News: The President who used 'pocket veto' to stall legislation he didn't agree with


Veto Power:


       A bill must be forwarded to the Indian President for approval before it can become an act after being tabled in the Parliament and passed by the body.

       The decision to accept, reject or withhold assent to the measure rests with the President of India.

       The choice of the President over the bill is called his veto power.

       A veto cannot be used to take a certain decision, it can be only used to prevent a decision.


Does the President have a scope to reject or act in his discretion?

       The president has the authority to reject legislation that has been approved by the legislature.

       The president of India has the discretionary powers to veto measures.

       He does not need to take the advice of the council of ministers into consideration in order to use this power.


Absolute Veto:

       By using this veto the President can withhold the assent to the bill.

       In such cases the bill gets rejected and it cannot become law.


Suspensive Veto:

       The President, instead of rejecting, sends the bill to parliament for reconsideration.


Pocket Veto:

       Under this power, the president neither gives assent to the bill, nor he returns it to the parliament.

       The bill remains pending for an uncertain time.

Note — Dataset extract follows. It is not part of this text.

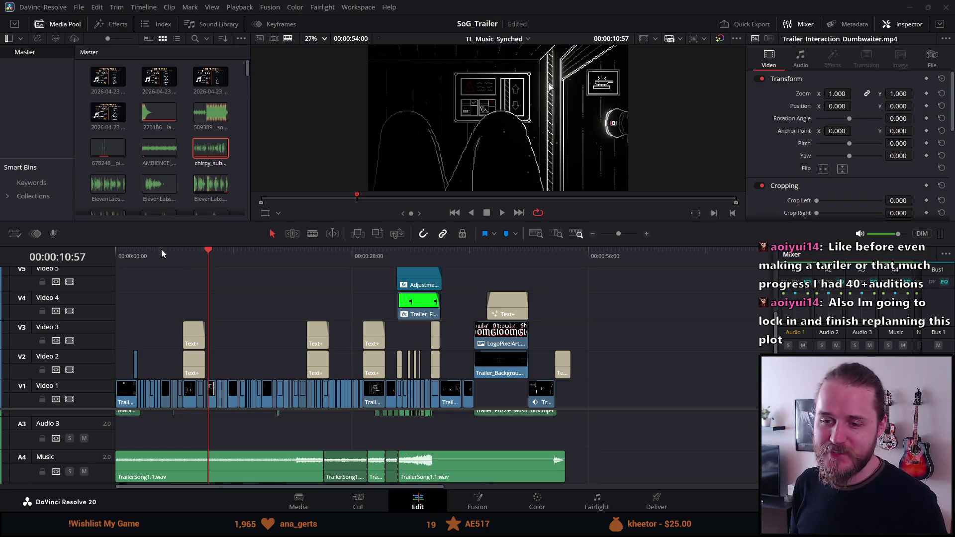
Step: Rewind to 00:00:00:00, save the SoG_Trailer project, and switch to the full-screen Cinema Viewer
left_click_drag(130, 254, 102, 252)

Thus, the bill cannot become the law.


Constitutional Provision:

       Article 111 of the Indian Constitution governs the veto power of the President of India. Under this article

       the President declares if he assents to the Bill.

       he/she withholds assent (Absolute veto power).

       he/she returns the Bill (except Money Bill) to the parliament with a message for reconsideration of the Bill. (Suspensive Veto).

       the Houses shall reconsider the returned Bill, and if it passed the Bill again and presented to the President, then he shall not withhold assent.